▶ **Text extract**
::::::::

Considered either in its origin or its development, the New England town-meeting merits the study of all who are interested in the extension of principles of democracy. The English settlers of New England were, as Mr. Bryce says, “largely townsfolk, accustomed to municipal life and to vestry meetings.” They brought with them, as an inheritance from their Teutonic ancestors, a habit of self-rule which the peculiar isolation of the colonies and the separate communities in the colonies strengthened; hence a form of government in which the town was the unit evolved inevitably.
The more mixed composition of the population in the Middle Atlantic Colonies, for the same reason, inevitably caused a mixed type of government to be created there, in which the county or shire divided the authority with the town; while in the Southern Colonies the immigrants were of such a character, and the economic conditions so different from those in New England, that a more aristocratic form of government evolved, semi-feudal in its type, and the county, rather than the town, became the important minor political unit within the State, never, however, having a vigorous independent life, the colony and afterward the State becoming the source of authority and the end of government. Long years afterward, in the Civil War, the two types of government clashed, and the type prevailed which Thomas Jefferson praised and wished transferred to Virginia, for, said he:
“Those wards called townships in New England are the vital principle of their governments, and have proved themselves the wisest invention ever devised by the wit of man for the perfect exercise of self-government and for its preservation.”

::::::::

▶ **Available data**
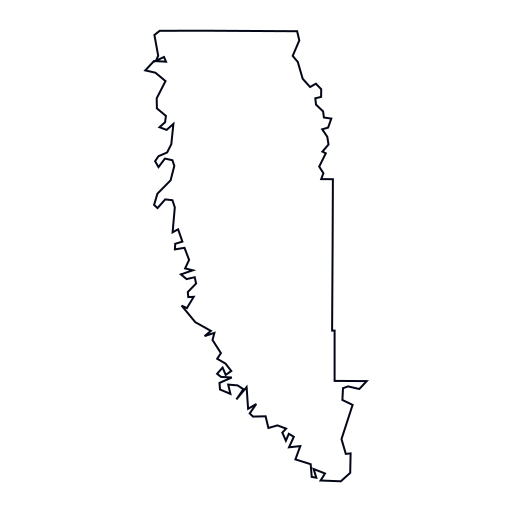 the district of Bossier, Louisiana, United States of America
{"feature_id": "52423323B21890268683082", "entity_name": "Bossier", "entity_type": "district", "adm_level": 2, "iso_a3": "USA", "parent_name": "United States of America", "parent_adm1": "Louisiana", "projection": "natural_earth1", "projection_center": [-93.631, 32.628], "detail": "fine", "context": "isolated", "style": "outline", "palette": "ink", "viewbox_px": 512, "rotation_deg": 0, "n_neighbors": 0, "source": "geoboundaries", "source_scale": "gbopen_adm2", "svg_char_len": 1758}
<svg xmlns="http://www.w3.org/2000/svg" viewBox="0 0 512 512"><path d="M320.6,480.5L340.8,481.3L350.2,472.9L350.6,453.4L345.8,453.9L341.5,439.1L352.6,404.9L342.4,400.0L343.0,388.2L348.1,386.4L359.3,389.0L366.7,381.1L334.6,380.9L334.6,371.1L334.6,330.6L332.1,330.6L332.6,246.6L332.9,179.2L321.2,179.1L323.4,173.2L319.2,166.6L325.8,153.3L322.4,151.6L328.5,144.5L327.3,136.8L322.2,129.3L328.1,127.6L331.3,118.6L323.9,117.5L323.1,111.4L316.0,104.6L315.3,98.3L321.1,96.9L321.2,89.2L315.9,83.7L310.1,87.0L302.7,78.8L297.8,62.0L292.7,55.9L299.3,40.4L297.1,31.2L295.2,31.2L292.2,31.2L202.4,30.7L164.2,30.8L159.7,30.8L154.4,35.0L158.2,55.8L155.9,60.8L164.0,57.0L166.0,61.7L154.0,61.0L145.3,70.4L155.4,72.7L165.5,81.1L156.7,98.3L156.9,108.4L165.9,115.9L165.1,122.2L159.5,127.2L166.6,129.9L173.4,123.9L171.3,144.2L167.1,152.5L158.5,156.2L155.1,161.2L158.5,167.1L164.9,158.6L172.4,160.2L174.3,165.9L170.6,180.3L157.4,193.7L154.1,204.9L157.5,208.1L165.2,199.4L172.4,200.2L174.8,207.4L172.6,232.3L178.1,229.3L182.4,241.6L175.2,243.8L174.9,249.4L184.5,247.8L189.1,259.9L185.1,268.4L192.8,270.3L180.9,274.4L186.6,279.1L194.7,277.2L196.1,283.5L187.8,292.0L188.3,297.1L193.7,296.8L186.9,308.1L181.6,305.6L195.3,322.2L210.9,330.9L204.6,336.1L214.4,332.9L212.5,340.0L220.9,353.1L217.2,358.8L225.4,363.5L231.3,371.0L225.7,374.9L222.6,367.6L217.1,373.8L221.0,376.9L231.8,377.5L219.5,382.9L220.0,389.5L230.4,393.9L228.2,384.6L237.6,385.4L243.4,389.2L236.4,399.4L246.6,387.1L248.1,408.8L256.3,404.0L249.7,413.4L253.0,416.6L265.6,416.3L268.4,428.0L277.4,425.4L286.1,428.6L282.3,432.6L285.9,440.7L288.8,433.8L293.8,436.8L289.0,447.3L300.3,446.1L295.4,459.4L310.7,464.2L311.7,476.9L316.3,477.7L313.6,469.0L325.0,473.5L320.6,480.5Z" fill="none" stroke="#020617" stroke-width="2"/></svg>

::::::::

▶ **Problems**
• 1. Translate into French this sentence from the passage on the New England town-meeting: "Considered either in its origin or its development, the New England town-meeting merits the study of all who are interested in the extension of principles of democracy."
• 2. In the passage on the New England town-meeting, which unit became the important minor political unit in the Southern Colonies?
• 3. Quote the passage on the New England town-meeting from "Considered either in" up to and including "unit evolved inevitably.".

▶ **Solutions to each task**
• 1. Considérée soit dans son origine, soit dans son développement, l'assemblée communale de la Nouvelle-Angleterre mérite l'étude de tous ceux qui s'intéressent à l'extension des principes de la démocratie.

• 2. The county, rather than the town.

• 3.
Considered either in its origin or its development, the New England town-meeting merits the study of all who are interested in the extension of principles of democracy. The English settlers of New England were, as Mr. Bryce says, “largely townsfolk, accustomed to municipal life and to vestry meetings.” They brought with them, as an inheritance from their Teutonic ancestors, a habit of self-rule which the peculiar isolation of the colonies and the separate communities in the colonies strengthened; hence a form of government in which the town was the unit evolved inevitably.